Callanish

In one of the most remote corners of Britain stands one of the country's most impressive megalithic monuments. The standing stones of Callanish (an an-glicization of the Gaelic name, Calanais) can be found on the western shores of the Isle of Lewis in the Outer Hebrides off western Scotland. They occupy a commanding situation overlooking what is now a stark landscape of heathery peat bogs and, to the west, the sea inlet of East Loch Roag. The site, dating to the third millennium B.C.E., consists of a ring of tall menhirs—the ring is 13 meters (43 feet) across and the stones vary from 3 meters (10 feet) to 4 meters (13 feet) in height—surrounding a small, chambered tomb. Rows of four or five stones radiate out to the east, west, and south. Northwards, but displaced by about ten degrees to the east, runs a longer double row or avenue. Several smaller stone circles and settings of standing stones are found in the vicinity.

The site first achieved astronomical notoriety when a survey was published by Vice-Admiral Boyle Somerville in 1912. It included the first-ever suggestion that a megalithic monument might have been aligned upon the moon at an extreme rising or setting point in its 18.6-year cycle, known as the lunar node cycle. As Somerville pointed out, the avenue is aligned southwards in the direction of the most southerly possible setting point of the moon, which the moon can only reach every eighteenth or nineteenth year. This idea was elaborated in the 1960s and 1970s by Gerald Hawkins, the author of Stonehenge Decoded, and by the Scottish engineer Alexander Thom. The Greek historian Diodorus of Sicily, writing in the first century b.c.e., referred to a sacred precinct or circular temple in the island of the Hyperboreans where the moon appeared close to the earth and the god returned every nineteen years, and it has been suggested by some people, including the British archaeologist Aubrey Burl, that Diodorus referred to

The standing stones of Callanish, Isle of Lewis, Scotland. (Corel Corp.)

> Material provided

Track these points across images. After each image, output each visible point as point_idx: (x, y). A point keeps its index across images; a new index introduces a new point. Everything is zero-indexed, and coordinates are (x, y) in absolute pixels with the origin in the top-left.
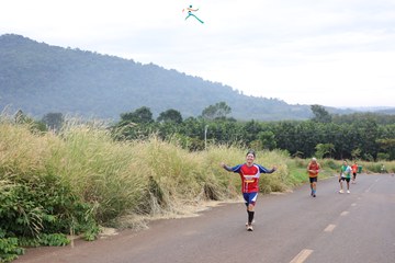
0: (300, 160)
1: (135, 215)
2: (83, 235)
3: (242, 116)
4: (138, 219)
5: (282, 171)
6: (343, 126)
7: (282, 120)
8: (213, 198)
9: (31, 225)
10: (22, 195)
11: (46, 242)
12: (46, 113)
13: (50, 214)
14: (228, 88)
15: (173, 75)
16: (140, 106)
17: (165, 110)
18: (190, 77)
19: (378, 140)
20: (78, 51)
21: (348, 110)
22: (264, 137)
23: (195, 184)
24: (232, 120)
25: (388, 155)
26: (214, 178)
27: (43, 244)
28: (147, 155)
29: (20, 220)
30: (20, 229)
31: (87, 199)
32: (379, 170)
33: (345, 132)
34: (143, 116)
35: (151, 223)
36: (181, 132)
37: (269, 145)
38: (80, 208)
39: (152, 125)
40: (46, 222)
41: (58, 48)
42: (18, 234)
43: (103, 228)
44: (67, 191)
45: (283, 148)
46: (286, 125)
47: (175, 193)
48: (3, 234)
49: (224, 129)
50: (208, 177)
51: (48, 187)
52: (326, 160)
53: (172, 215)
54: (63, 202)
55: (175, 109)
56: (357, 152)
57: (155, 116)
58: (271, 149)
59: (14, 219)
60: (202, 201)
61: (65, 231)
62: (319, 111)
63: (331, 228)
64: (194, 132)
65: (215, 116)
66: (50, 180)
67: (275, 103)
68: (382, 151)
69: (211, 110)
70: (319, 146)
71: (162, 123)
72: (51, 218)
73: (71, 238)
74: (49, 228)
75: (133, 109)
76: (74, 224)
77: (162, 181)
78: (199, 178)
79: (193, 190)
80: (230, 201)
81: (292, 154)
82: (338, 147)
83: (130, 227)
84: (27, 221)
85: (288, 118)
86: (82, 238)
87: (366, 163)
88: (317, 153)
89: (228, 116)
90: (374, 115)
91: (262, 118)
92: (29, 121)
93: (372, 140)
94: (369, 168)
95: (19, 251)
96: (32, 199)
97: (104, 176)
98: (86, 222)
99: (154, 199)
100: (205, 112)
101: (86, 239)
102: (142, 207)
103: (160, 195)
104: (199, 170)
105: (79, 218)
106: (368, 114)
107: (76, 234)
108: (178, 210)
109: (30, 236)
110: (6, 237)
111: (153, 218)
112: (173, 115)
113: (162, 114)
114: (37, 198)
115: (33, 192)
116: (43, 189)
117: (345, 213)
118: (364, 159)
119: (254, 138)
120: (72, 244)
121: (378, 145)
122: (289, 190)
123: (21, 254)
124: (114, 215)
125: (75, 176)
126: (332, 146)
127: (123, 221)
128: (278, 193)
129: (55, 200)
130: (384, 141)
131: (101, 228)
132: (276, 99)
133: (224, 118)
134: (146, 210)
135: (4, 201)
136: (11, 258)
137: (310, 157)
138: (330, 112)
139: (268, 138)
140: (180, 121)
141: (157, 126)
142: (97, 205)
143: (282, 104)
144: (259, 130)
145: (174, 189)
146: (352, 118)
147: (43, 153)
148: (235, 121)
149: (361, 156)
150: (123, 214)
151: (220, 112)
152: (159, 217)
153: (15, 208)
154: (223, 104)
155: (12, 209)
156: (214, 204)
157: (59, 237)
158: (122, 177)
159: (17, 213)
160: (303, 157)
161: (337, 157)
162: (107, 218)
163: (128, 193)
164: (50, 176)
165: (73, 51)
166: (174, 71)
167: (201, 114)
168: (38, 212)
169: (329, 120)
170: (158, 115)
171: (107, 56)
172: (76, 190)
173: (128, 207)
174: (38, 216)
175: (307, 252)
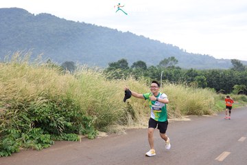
0: (223, 95)
1: (118, 125)
2: (87, 135)
3: (185, 66)
4: (120, 127)
5: (210, 102)
7: (212, 69)
9: (58, 128)
10: (53, 110)
11: (66, 138)
12: (64, 62)
13: (68, 121)
14: (176, 48)
15: (142, 39)
16: (120, 58)
17: (136, 61)
18: (152, 40)
20: (83, 24)
22: (199, 80)
24: (178, 68)
27: (64, 139)
29: (51, 124)
30: (51, 130)
31: (89, 114)
34: (123, 64)
35: (128, 131)
36: (146, 75)
37: (202, 85)
38: (86, 119)
39: (128, 70)
40: (66, 126)
41: (72, 21)
42: (50, 133)
43: (99, 132)
44: (78, 108)
45: (211, 87)
46: (213, 72)
47: (142, 112)
48: (42, 132)
49: (173, 74)
51: (67, 106)
52: (240, 96)
53: (140, 126)
54: (76, 115)
55: (142, 60)
57: (130, 65)
58: (204, 87)
59: (48, 123)
61: (76, 132)
62: (237, 64)
63: (242, 139)
64: (154, 75)
65: (168, 65)
66: (69, 102)
69: (165, 62)
70: (235, 86)
71: (134, 69)
72: (69, 124)
73: (80, 137)
74: (68, 130)
75: (116, 60)
76: (82, 129)
77: (135, 105)
80: (176, 119)
81: (217, 91)
83: (115, 132)
84: (55, 125)
85: (216, 68)
86: (87, 137)
88: (234, 91)
89: (176, 66)
91: (198, 68)
92: (56, 66)
95: (51, 142)
96: (58, 112)
97: (100, 101)
98: (89, 128)
99: (130, 116)
100: (161, 63)
101: (89, 138)
102: (122, 120)
103: (133, 114)
105: (85, 125)
107: (83, 134)
108: (143, 123)
109: (57, 134)
110: (44, 134)
111: (129, 128)
112: (141, 64)
113: (134, 64)
114: (61, 112)
115: (59, 109)
116: (65, 107)
119: (192, 80)
120: (81, 140)
122: (215, 114)
123: (52, 144)
124: (106, 125)
125: (83, 99)
126: (245, 86)
127: (110, 128)
128: (208, 116)
129: (71, 114)
132: (207, 55)
133: (173, 67)
134: (124, 122)
136: (47, 146)
137: (229, 93)
138: (244, 64)
139: (202, 80)
140: (145, 68)
141: (131, 71)
142: (96, 118)
143: (212, 58)
144: (196, 75)
145: (142, 110)
147: (65, 86)
148: (180, 69)
150: (111, 124)
151: (171, 63)
152: (132, 127)
153: (49, 117)
154: (173, 58)
155: (47, 118)
157: (74, 135)
158: (111, 102)
159: (50, 120)
160: (224, 93)
162: (101, 126)
163: (114, 112)
164: (69, 99)
165: (81, 24)
166: (142, 36)
167: (158, 64)
168: (62, 120)
169: (243, 69)
170: (132, 64)
171: (101, 27)
172: (83, 109)
173: (114, 120)
174: (62, 122)
175: (226, 154)
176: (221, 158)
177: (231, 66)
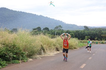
0: (81, 41)
2: (23, 60)
3: (65, 29)
4: (38, 56)
5: (76, 43)
6: (92, 32)
7: (76, 30)
8: (58, 50)
9: (9, 58)
10: (7, 50)
11: (13, 62)
12: (13, 29)
13: (14, 55)
14: (61, 22)
16: (38, 26)
17: (44, 27)
18: (51, 19)
19: (102, 35)
21: (94, 27)
23: (53, 47)
24: (62, 30)
25: (105, 39)
26: (58, 45)
27: (12, 63)
28: (40, 39)
29: (6, 56)
30: (6, 59)
31: (24, 51)
32: (102, 43)
33: (93, 33)
34: (39, 29)
35: (42, 57)
36: (49, 33)
38: (22, 53)
40: (13, 57)
41: (16, 11)
42: (6, 60)
43: (29, 59)
44: (19, 48)
45: (76, 37)
46: (77, 31)
48: (2, 60)
49: (60, 32)
50: (57, 45)
51: (14, 48)
53: (47, 55)
54: (18, 52)
55: (47, 27)
56: (96, 38)
57: (42, 29)
58: (73, 37)
59: (5, 56)
60: (55, 52)
61: (18, 59)
62: (86, 28)
63: (90, 58)
64: (52, 33)
65: (58, 29)
66: (14, 46)
67: (74, 25)
68: (103, 38)
69: (57, 28)
70: (86, 37)
71: (44, 31)
72: (15, 56)
73: (20, 61)
74: (14, 58)
75: (36, 27)
76: (21, 58)
77: (44, 46)
78: (54, 45)
79: (52, 48)
81: (79, 39)
82: (91, 37)
83: (36, 58)
84: (8, 57)
85: (78, 29)
86: (23, 61)
87: (99, 41)
88: (85, 39)
89: (61, 29)
90: (101, 28)
91: (71, 30)
93: (100, 35)
94: (100, 43)
95: (6, 65)
96: (9, 51)
97: (29, 45)
98: (24, 57)
99: (42, 51)
100: (55, 28)
101: (24, 62)
103: (44, 50)
104: (54, 43)
105: (22, 56)
106: (99, 28)
107: (22, 60)
108: (48, 54)
109: (9, 61)
110: (3, 61)
112: (47, 29)
113: (44, 29)
114: (11, 51)
115: (10, 49)
116: (12, 48)
117: (94, 54)
118: (98, 40)
120: (21, 63)
121: (102, 37)
122: (78, 48)
123: (7, 65)
124: (32, 55)
125: (21, 44)
126: (90, 37)
127: (34, 57)
128: (75, 49)
129: (16, 51)
130: (104, 35)
131: (28, 59)
133: (60, 30)
134: (40, 54)
135: (2, 51)
136: (4, 66)
137: (84, 40)
138: (89, 28)
139: (72, 35)
140: (48, 30)
141: (42, 32)
142: (27, 52)
143: (76, 26)
144: (70, 33)
145: (47, 48)
146: (95, 29)
147: (12, 39)
148: (63, 30)
149: (97, 39)
150: (34, 55)
151: (59, 28)
152: (44, 56)
153: (5, 53)
154: (60, 26)
155: (4, 53)
156: (58, 52)
157: (17, 61)
158: (34, 45)
159: (5, 55)
160: (82, 40)
161: (91, 40)
162: (30, 56)
163: (35, 49)
164: (14, 45)
165: (20, 12)
166: (47, 17)
167: (54, 28)
168: (11, 54)
169: (89, 30)
170: (43, 29)
171: (29, 13)
172: (21, 48)
173: (35, 53)
174: (11, 55)
175: (84, 65)
176: (82, 67)
177: (84, 28)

> Exercise 1
According to the Callanish text, in what year did Vice-Admiral Boyle Somerville publish his survey of the site?
> Exercise 2
Rewrite the paragraph of the Callanish text that begins "In one of the most remote corners" as a short bulleted list that keeps its main facts.
> Exercise 3
Write the next part of the Callanish text, picking up from the point where it stops.

> Output 1
1912

> Output 2
- Callanish (Gaelic: Calanais) is one of Britain's most impressive megalithic monuments, in one of its most remote corners.
- It stands on the western shores of the Isle of Lewis in the Outer Hebrides, off western Scotland.
- It overlooks heathery peat bogs and, to the west, the sea inlet of East Loch Roag.
- It dates to the third millennium B.C.E.
- A ring of tall menhirs, 13 meters (43 feet) across, with stones 3 to 4 meters (10 to 13 feet) high, surrounds a small chambered tomb.
- Rows of four or five stones radiate to the east, west, and south.
- A longer double row, or avenue, runs northward, offset about ten degrees to the east.
- Several smaller stone circles and settings of standing stones lie nearby.

> Output 3
Callanish rather than Stonehenge, as was more generally assumed. (Both interpretations are problematic.)

Thom proposed that Callanish was one of several "lunar observatories" marking significant lunar rising and setting points very precisely (down to a small fraction of the moon's diameter) using distant foresights—in this case, the mountain of Clisham on Harris, some 26 kilometers (16 miles) away. However, there is no clear view of Clisham from the avenue—it is obscured both by the taller stones of the central ring and by a small rocky outcrop just to the south of the site. Thom's high-precision "lunar observatories" in general have not stood the test of time.

However, the failure of mid-twentieth-century attempts to populate the prehistoric past with an intellectual or priestly elite prepossessed with high-precision astronomical observations should not blind us to the basic relationship with the moon that exists at the Callanish stones, or with what this might actually have meant to the Neolithic populations of this area. The full or nearly full moon scraping uncommonly low over the hills to the south and then—as viewed along the avenue—passing behind and setting among the stones of the circle, casting them into silhouette, would have been a truly spectacular sight, one that could only have been seen once or twice in a generation. If this was intentional from the outset, then it would certainly ex plain the skewing of the avenue away from the meridian. It would also have ensured that this location was charged with tremendous sacred power at these special times.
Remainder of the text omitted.